Overview & Contributions This course project was focused on solving a humanoid robotics grand challenge. Our group chose to attempt to solve the synchronization of multimodal behaivors. Our task was to create a simulated humanoid and allow it to freely interact with a human user in VR. We created an environment in Unreal Engine 5 and our humanoid was designed with MetaHuman.

My roles on this project were:
  • Unreal Engine 5 environment design
  • Metahuman design
  • Incorporating chatGPT with our MetaHuman for speech capabilities
  • MetaHuman motion targeting in Unreal Engine 5
  • Abstracting room attributes for less of a 'hard coded' solution
More details about the project are below.
Introduction One of the biggest current challenges for humanoid robot development is conquering the Uncanny Valley. It is a phenomenon that robots' affinity decreases as it is becoming more and more like a human. Before solving this problem, we need to first conquer the problem of synchronizing the robot's multimodal behaviors since it is essential for information exchange between it and the user. To solve this grand challenge, we propose a solution that mainly uses neural networks that considers different scenarios. The method combines GPT3 (third-generation Generative Pre-trained Transformer), predefined keywords trigger command, and Mixamo, a database that uses motion-captured animations. Our final result allows the user to interact with the humanoid in Unreal Engine 5 and give it commands. The humanoid is able to execute these commands.
Methods Our method requires a combination of six sub-steps, and each requires a different technique or software. The first step is to set up the environment, acquiring the coordinates of items. The second step is using a neural network to train the walking movement of the humanoid robot. The third step is using predefined action scripts to simulate the action of picking up the specified item. The fourth step is to combine walking with the action of picking things up, making the entire process smooth. The fifth step is to reconstruct the entire action in a VR environment, and the user (human) should be able to clearly see the action of the robot. The final step is to integrate GPT3 which allows the robot to verbally interact with the user.

  • The environment used for the project is AI2THOR, which is an open-source virtual environment for AI agents that simulates realistic 3D scenes. AI2THOR records the coordinates of each item, including the item being picked up, and these coordinates are then imported into Unreal Engine 5 for further processing. The combination of these two tools allows for the creation of a highly detailed and realistic virtual environment for the robot to operate in.

  • To generate movement variants for the robot's walking, a neural network is used. This neural network is trained using data obtained from the DeepMimic database, which contains a vast array of motion-capture data. The neural network is trained to generate variations in walking patterns that are both efficient and safe for the robot to perform.

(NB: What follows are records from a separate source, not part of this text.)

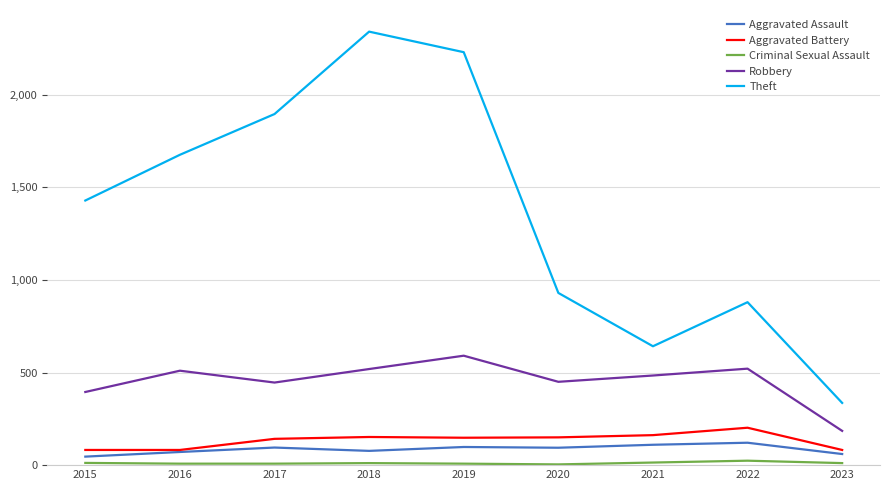

Is the value of Aggravated Assault at 2017 greater than the value of Aggravated Battery at 2020?

No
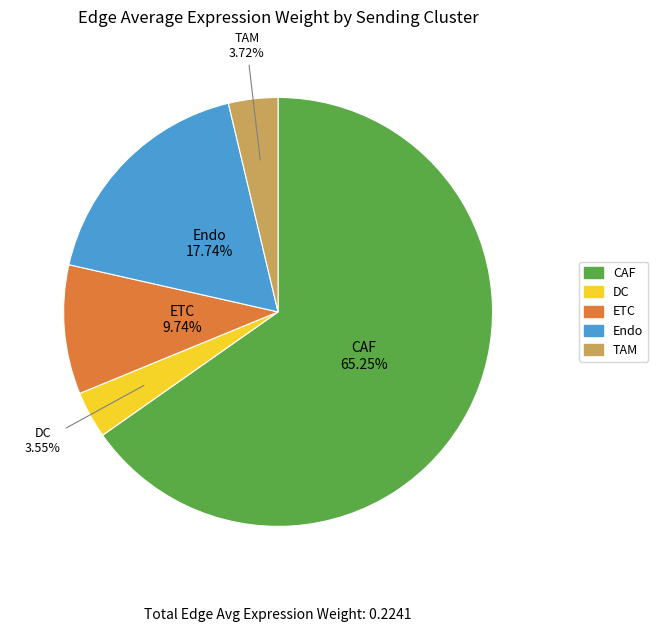

How much of the chart is everything except ETC?

90.3%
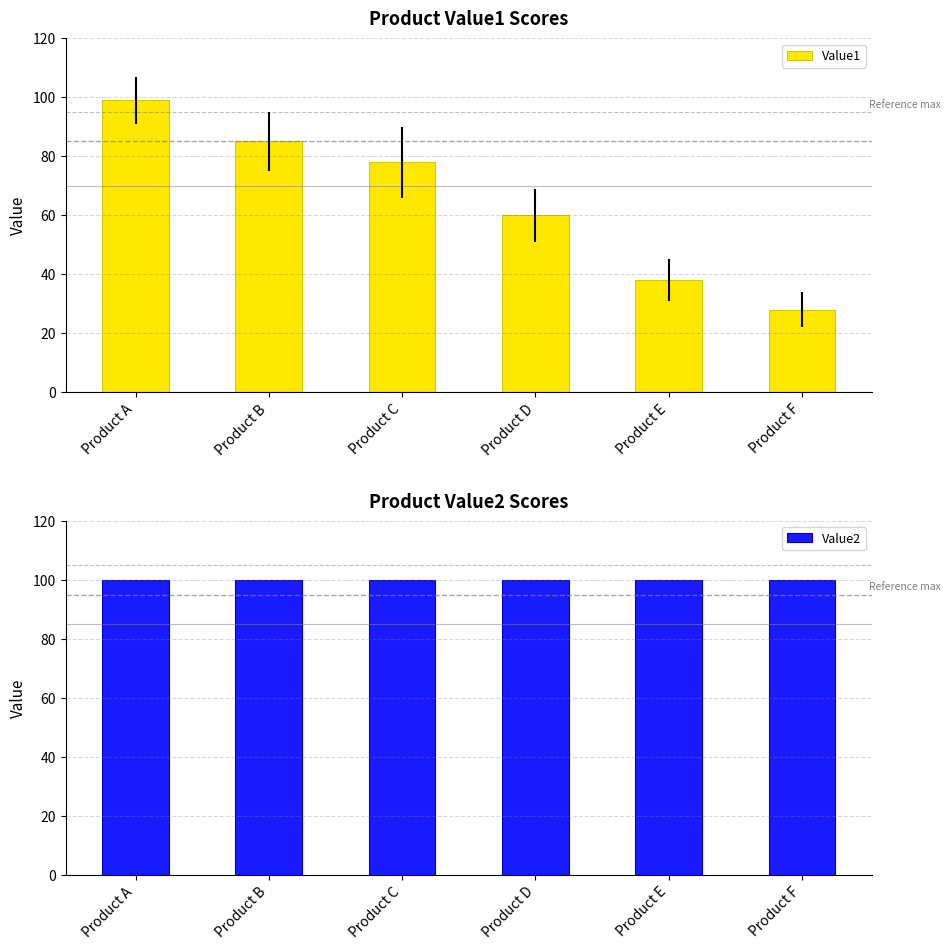

List the series in order of their overall mean, highest first.

Value2, Value1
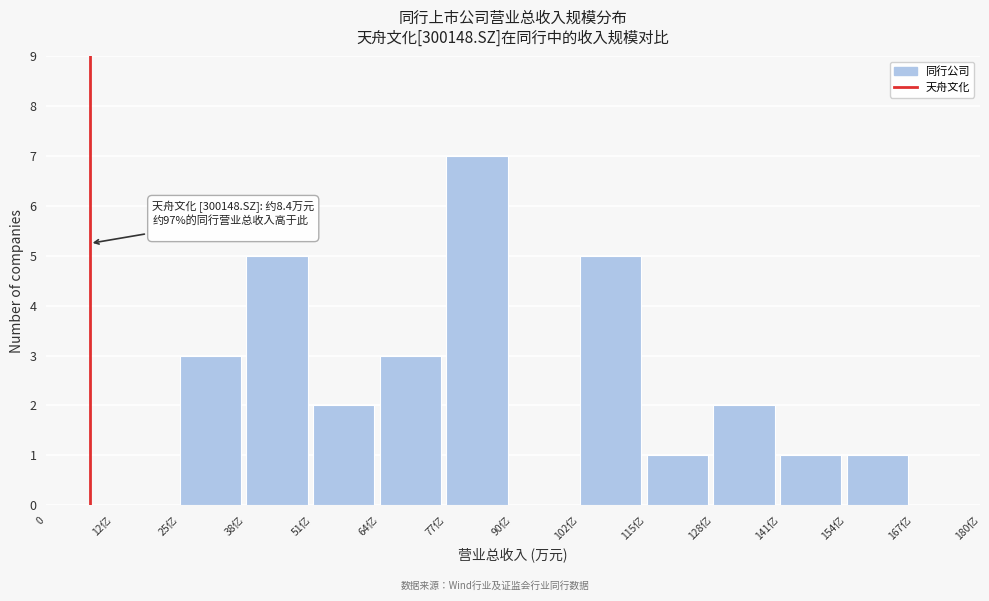

Reading left to right, extract all data points from this chart.

0=0	12亿=0	25亿=3	38亿=5	51亿=2	64亿=3	77亿=7	90亿=0	102亿=5	115亿=1	128亿=2	141亿=1	154亿=1	167亿=0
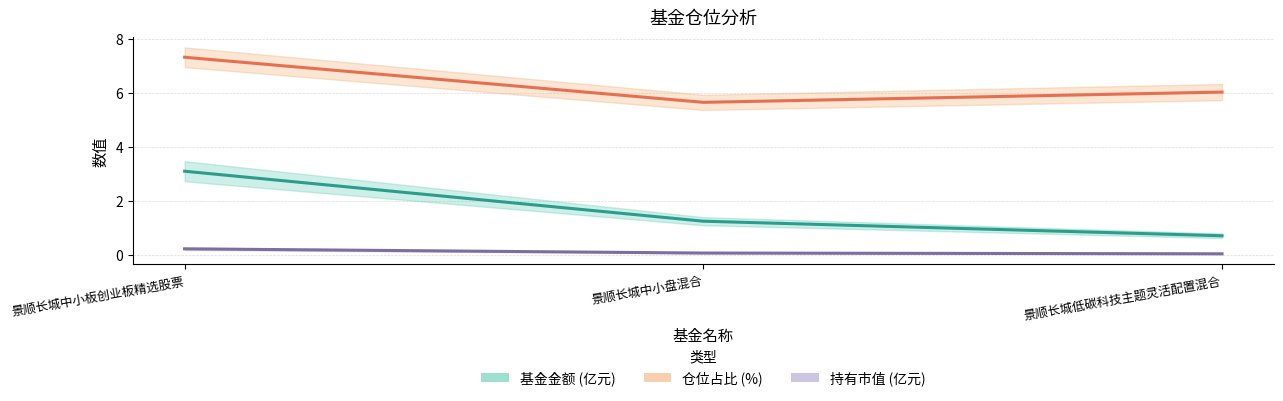

What is the total value across all series at 景顺长城中小盘混合?

7.0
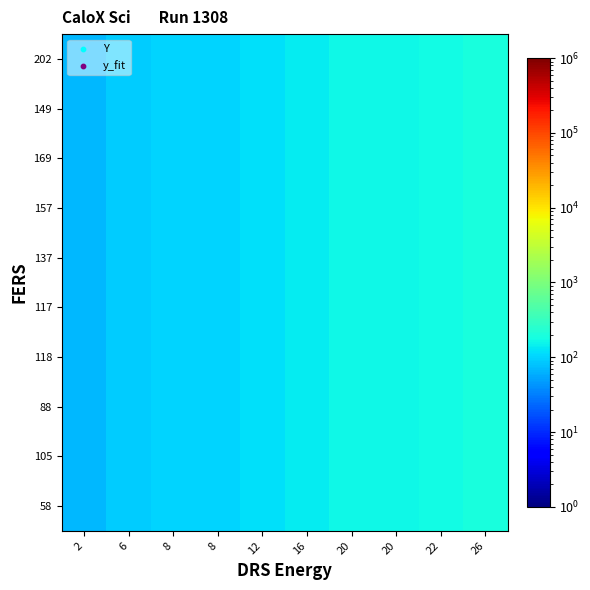

Rank the series by their maximum value, from lowest to highest.

58, 105, 88, 118, 117, 137, 157, 169, 149, 202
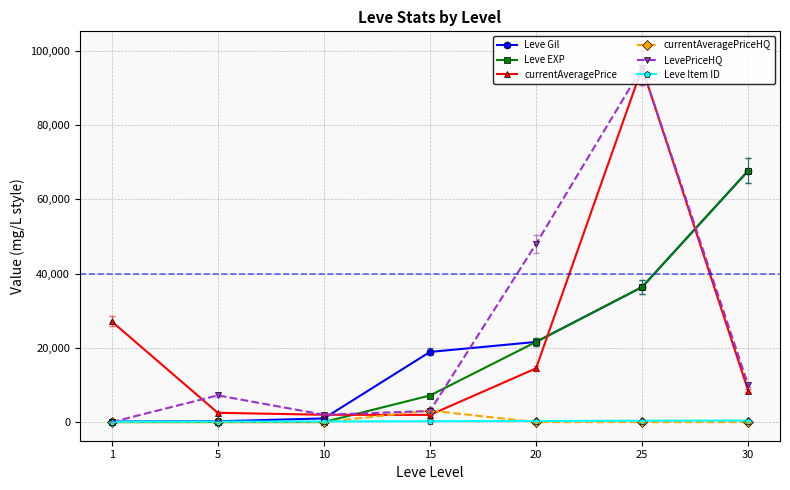

Which series ends up on top after the final intersection of Leve EXP and currentAveragePrice?

Leve EXP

  • To simulate the action of picking up the item, predefined action scripts are used. These scripts dictate the movements that the robot needs to perform to successfully pick up an object. The walking and picking actions are then combined for smooth execution, ensuring that the robot can move around the environment with ease and complete its tasks efficiently.

  • The entire process is reconstructed in a virtual reality (VR) environment. This allows for a highly immersive and interactive experience, where the user can see the robot in action and even interact with it verbally. To enable verbal interaction, GPT-3 is integrated into the system. This powerful language model can be used to generate responses to user queries, allowing for a seamless and natural interaction between the user and the robot. Overall, the combination of these technologies creates a highly advanced and realistic simulation environment that is ideal for testing and training robotic systems.
Results Our blueprint enables the user to chat and command our humanoid in Unreal Engine 5, providing a quick and accurate response from the robot, and making the user feel comfortable interacting with it. The integration of GPT3 provides a prompt response to user input, though response time may vary depending on the complexity of the question. Keyword-sensitive commands allow for accurate execution of predefined actions, and the robot can dynamically adjust its path to avoid obstacles. Each action is linked to a specific Mixamo action neural network for precise execution. However, the accuracy of GPT3's responses to commands may vary.

Demonstration of trained Deep Mimic network


Linked MetaHuman body motion and facial motion matching speech


Discussion Overall, our approach offers a significant advancement in the development of humanoid robots, addressing the challenges of synchronization of the robot's multimodal behaviors and the generation of movement variants. Our solution offers a highly realistic and immersive environment for testing and training robotic systems. However, further research is necessary to address the limitations of our approach, such as the accuracy of GPT-3's responses to user commands. Future research could also focus on the development of more sophisticated language models that offer more accurate responses to user queries.